Este proceso no puede entenderse como un simple mecanismo de interlocución formal. Se trata de una herramienta necesaria para garantizar que la participación indígena tenga las condiciones políticas, técnicas y financiera para que nuestra voz, conocimientos y propuestas sean escuchadas y tenidas en cuenta en las posiciones y decisiones nacionales e internacionales.
Reiteramos que la participación plena y efectiva de los Pueblos Indígenas en estos escenarios es una condición necesaria para garantizar decisiones justas, incluyentes y coherentes con la protección integral de los territorios. No basta con abrir espacios de presencia o representación simbólica. Es indispensable que participemos en condiciones que reconozcan nuestro carácter de sujetos colectivos de derechos, con formas propias de deliberación y prioridades políticas frente a la crisis climática, la pérdida de biodiversidad y las transformaciones que hoy se impulsan desde la gobernanza ambiental global.
Nuestros sistemas de conocimiento, nuestras propuestas y nuestros sistemas de vida deben ser reconocidos como fundamentales para enfrentar la crisis climática y la pérdida de biodiversidad. Los Pueblos Indígenas no llegamos a estos escenarios como actores marginales ni como voces complementarias. Llegamos con una experiencia histórica de cuidado territorial, con sistemas de gobierno y conocimiento propios, y con propuestas construidas desde territorios que son indispensables para el cuidado del planeta. Por eso, nuestra participación debe traducirse en incidencia real sobre las decisiones, los compromisos y las rutas de implementación que se adopten.

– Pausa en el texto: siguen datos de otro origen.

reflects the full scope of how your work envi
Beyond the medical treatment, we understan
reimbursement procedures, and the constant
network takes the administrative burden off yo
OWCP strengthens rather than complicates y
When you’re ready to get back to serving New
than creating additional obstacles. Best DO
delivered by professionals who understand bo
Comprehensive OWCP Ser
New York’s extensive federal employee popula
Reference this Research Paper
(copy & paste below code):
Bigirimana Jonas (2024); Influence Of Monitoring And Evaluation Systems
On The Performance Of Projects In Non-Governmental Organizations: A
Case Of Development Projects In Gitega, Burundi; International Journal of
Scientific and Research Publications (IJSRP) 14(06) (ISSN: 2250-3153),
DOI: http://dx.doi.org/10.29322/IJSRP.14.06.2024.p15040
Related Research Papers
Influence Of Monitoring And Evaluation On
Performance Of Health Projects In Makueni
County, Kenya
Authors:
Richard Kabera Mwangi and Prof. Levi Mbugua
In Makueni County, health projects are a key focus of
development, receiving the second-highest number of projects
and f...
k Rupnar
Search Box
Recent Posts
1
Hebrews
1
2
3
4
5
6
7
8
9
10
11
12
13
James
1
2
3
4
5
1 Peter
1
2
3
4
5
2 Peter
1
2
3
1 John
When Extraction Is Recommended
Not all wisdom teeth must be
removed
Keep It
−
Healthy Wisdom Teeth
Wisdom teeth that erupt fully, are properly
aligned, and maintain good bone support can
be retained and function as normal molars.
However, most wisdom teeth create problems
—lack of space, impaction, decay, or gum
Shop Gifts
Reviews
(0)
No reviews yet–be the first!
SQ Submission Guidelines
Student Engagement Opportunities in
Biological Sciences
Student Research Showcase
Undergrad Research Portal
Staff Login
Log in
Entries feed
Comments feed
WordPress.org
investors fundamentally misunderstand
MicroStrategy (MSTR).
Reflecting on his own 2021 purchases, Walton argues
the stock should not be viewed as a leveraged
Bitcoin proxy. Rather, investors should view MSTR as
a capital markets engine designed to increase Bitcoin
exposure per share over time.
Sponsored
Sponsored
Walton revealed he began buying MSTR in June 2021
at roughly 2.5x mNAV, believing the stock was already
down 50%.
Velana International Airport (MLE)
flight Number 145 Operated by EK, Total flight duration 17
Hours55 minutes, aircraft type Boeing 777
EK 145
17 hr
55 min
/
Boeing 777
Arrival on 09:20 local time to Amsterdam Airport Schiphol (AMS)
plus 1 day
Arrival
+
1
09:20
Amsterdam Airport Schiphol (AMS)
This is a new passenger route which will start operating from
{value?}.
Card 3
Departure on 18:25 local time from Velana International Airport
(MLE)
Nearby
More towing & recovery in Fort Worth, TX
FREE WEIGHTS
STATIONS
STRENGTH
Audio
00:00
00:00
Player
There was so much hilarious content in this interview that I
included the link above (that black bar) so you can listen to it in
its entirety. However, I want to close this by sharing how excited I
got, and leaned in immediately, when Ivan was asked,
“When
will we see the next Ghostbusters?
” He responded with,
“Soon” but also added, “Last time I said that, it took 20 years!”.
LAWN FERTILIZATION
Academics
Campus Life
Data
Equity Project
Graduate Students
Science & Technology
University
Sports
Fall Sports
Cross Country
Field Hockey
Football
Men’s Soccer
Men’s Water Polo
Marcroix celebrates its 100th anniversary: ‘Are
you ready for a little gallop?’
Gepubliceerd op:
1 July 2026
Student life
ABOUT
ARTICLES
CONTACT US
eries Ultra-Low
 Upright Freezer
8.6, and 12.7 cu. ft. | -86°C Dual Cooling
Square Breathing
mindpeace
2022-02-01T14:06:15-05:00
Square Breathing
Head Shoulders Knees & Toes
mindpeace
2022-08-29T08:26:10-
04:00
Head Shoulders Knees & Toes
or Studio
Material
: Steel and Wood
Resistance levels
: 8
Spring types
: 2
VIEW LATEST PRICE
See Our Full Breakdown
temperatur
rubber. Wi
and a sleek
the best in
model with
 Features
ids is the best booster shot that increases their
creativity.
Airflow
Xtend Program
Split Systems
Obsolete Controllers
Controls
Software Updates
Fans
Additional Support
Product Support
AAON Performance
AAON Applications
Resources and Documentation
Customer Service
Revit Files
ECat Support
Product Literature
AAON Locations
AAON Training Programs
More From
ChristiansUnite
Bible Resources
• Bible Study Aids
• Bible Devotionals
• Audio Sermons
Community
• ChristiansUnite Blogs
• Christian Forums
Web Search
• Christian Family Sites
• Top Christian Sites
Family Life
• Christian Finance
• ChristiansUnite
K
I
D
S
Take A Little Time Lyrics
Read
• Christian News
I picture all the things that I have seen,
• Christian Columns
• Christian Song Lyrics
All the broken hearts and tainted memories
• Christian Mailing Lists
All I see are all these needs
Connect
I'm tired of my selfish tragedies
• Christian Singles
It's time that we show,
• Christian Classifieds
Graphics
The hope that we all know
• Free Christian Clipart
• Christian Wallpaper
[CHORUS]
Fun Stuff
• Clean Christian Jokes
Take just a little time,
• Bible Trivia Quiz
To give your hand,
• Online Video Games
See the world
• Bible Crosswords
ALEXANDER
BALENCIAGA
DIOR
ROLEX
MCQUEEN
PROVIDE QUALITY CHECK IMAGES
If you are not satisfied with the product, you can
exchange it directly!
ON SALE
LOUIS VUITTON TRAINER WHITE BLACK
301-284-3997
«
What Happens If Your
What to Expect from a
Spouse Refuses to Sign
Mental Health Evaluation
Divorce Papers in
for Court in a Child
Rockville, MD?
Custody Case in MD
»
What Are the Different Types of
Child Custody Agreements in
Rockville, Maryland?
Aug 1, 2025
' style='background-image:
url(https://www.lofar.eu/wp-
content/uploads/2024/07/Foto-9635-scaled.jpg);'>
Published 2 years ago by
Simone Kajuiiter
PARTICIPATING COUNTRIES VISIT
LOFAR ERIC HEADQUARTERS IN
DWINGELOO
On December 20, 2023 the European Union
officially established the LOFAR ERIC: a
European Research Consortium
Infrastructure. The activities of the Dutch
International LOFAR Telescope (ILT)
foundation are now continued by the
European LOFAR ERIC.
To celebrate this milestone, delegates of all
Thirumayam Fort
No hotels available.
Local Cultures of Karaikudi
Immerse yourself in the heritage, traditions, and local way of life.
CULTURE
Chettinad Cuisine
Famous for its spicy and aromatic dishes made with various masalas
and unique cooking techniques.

Avanzar en estas rutas de trabajo implica también reconocer que no puede haber política internacional ambiental legítima si se construye al margen de los Pueblos Indígenas, quienes ancestralmente hemos y seguimos cuidando la vida. La participación indígena en la COP17 y en la COP31 debe contribuir a que Colombia llegue a estos escenarios con posiciones consistentes que garanticen nuestros derechos.
¡Defender los territorios es defender la vida!